[Entries shown — start]
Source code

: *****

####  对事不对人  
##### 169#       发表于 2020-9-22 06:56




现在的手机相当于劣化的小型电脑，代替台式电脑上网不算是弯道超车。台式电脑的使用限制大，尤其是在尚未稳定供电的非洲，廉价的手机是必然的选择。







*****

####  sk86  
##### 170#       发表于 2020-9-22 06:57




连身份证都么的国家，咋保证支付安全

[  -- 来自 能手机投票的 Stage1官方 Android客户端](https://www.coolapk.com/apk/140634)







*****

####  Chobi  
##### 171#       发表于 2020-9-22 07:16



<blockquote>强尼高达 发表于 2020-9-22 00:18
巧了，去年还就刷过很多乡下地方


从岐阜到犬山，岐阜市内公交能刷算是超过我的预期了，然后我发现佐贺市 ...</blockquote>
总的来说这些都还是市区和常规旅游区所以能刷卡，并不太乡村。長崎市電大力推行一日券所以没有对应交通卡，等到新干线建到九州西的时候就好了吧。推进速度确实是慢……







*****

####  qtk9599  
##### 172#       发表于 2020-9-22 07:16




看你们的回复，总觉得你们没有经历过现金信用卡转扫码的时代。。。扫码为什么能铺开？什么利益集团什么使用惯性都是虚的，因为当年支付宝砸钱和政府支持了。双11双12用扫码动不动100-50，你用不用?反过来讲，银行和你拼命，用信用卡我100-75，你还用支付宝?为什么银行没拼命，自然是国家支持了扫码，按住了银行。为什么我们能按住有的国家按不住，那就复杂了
[Entries shown — finish]
[Entries shown — start]
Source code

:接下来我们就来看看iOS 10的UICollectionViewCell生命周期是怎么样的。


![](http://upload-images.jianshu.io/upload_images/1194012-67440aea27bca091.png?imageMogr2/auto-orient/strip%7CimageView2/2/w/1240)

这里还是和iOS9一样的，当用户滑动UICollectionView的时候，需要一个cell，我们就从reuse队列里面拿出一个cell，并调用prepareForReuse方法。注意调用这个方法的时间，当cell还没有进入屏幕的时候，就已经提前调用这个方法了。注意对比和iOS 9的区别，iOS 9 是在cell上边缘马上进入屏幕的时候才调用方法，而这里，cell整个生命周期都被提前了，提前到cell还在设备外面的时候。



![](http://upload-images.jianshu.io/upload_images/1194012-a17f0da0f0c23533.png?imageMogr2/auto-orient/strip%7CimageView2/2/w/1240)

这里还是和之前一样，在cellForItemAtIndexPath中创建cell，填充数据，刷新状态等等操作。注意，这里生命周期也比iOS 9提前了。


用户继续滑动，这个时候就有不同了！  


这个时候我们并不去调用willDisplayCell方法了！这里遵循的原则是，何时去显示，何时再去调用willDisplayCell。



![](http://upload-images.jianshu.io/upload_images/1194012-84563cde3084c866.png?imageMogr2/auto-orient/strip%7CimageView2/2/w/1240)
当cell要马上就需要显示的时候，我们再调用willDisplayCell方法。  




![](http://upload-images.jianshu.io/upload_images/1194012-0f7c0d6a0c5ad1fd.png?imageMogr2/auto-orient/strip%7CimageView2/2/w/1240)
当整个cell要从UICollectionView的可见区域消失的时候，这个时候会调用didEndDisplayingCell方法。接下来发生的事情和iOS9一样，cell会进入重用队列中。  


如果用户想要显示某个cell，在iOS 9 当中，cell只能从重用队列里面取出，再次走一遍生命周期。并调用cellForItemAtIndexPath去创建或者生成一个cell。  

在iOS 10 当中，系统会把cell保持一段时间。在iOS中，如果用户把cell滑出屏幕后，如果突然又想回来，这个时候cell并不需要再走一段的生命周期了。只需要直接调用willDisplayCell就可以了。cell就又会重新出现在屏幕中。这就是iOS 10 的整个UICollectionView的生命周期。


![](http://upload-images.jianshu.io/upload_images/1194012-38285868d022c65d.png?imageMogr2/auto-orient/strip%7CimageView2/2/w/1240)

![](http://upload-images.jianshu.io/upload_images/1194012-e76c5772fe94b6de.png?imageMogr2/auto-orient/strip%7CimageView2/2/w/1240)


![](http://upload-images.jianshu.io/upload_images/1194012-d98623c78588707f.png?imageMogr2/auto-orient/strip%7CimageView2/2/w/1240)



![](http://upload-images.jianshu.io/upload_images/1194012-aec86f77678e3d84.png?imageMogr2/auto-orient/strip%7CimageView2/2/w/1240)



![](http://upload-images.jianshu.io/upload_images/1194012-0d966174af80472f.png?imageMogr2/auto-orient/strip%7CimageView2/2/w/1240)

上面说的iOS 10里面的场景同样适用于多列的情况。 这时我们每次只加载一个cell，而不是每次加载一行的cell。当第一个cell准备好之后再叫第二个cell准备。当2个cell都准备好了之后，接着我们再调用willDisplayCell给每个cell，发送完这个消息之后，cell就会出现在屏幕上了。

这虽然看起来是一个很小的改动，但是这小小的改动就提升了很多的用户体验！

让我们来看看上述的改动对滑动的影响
[Entries shown — finish]
[Entries shown — start]
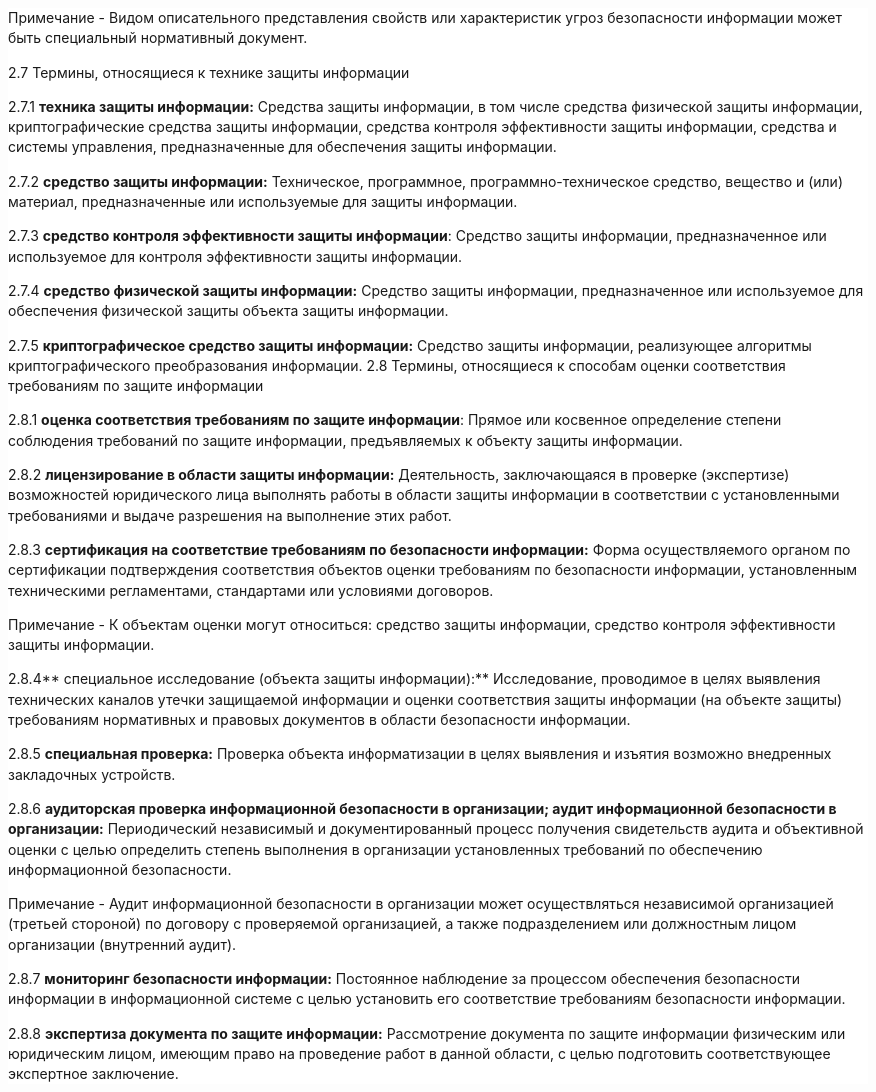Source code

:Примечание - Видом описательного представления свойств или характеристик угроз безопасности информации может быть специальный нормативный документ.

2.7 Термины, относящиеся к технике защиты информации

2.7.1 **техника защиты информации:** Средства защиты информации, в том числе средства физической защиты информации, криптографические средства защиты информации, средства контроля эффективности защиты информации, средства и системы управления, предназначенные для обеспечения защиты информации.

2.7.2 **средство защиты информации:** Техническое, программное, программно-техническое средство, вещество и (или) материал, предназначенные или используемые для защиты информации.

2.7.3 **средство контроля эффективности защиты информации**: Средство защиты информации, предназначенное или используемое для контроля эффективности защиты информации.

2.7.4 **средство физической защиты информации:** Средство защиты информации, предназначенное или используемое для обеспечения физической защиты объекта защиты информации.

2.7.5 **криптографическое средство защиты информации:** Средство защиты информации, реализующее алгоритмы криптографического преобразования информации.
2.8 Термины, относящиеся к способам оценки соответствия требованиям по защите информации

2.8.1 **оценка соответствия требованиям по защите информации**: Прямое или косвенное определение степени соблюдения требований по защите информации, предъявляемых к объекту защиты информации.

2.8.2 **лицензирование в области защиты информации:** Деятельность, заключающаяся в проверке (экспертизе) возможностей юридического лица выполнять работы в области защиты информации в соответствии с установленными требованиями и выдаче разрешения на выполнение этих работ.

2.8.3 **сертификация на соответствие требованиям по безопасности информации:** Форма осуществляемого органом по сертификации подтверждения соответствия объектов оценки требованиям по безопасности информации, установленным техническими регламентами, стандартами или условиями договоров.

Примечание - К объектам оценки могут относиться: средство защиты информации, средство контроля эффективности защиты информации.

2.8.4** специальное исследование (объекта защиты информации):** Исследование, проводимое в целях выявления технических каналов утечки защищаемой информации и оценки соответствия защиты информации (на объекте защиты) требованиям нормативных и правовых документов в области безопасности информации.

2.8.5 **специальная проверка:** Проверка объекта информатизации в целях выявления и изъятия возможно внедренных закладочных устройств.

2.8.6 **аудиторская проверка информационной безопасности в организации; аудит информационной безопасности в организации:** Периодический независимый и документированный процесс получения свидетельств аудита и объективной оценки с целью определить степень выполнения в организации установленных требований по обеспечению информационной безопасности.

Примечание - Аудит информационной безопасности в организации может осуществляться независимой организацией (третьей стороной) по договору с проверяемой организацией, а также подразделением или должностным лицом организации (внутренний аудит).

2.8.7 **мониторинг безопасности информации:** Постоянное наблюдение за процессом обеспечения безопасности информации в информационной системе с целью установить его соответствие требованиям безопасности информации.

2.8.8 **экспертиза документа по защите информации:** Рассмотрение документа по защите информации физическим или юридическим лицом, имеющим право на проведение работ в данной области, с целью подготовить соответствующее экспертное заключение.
[Entries shown — finish]
Swap "Термины" for "Понятия" in the lines from the one containing "специальный нормативный документ." through the one containing "2.7 Термины, относящиеся", and give only those lines, otherwise unchanged.

:Примечание - Видом описательного представления свойств или характеристик угроз безопасности информации может быть специальный нормативный документ.

2.7 Понятия, относящиеся к технике защиты информации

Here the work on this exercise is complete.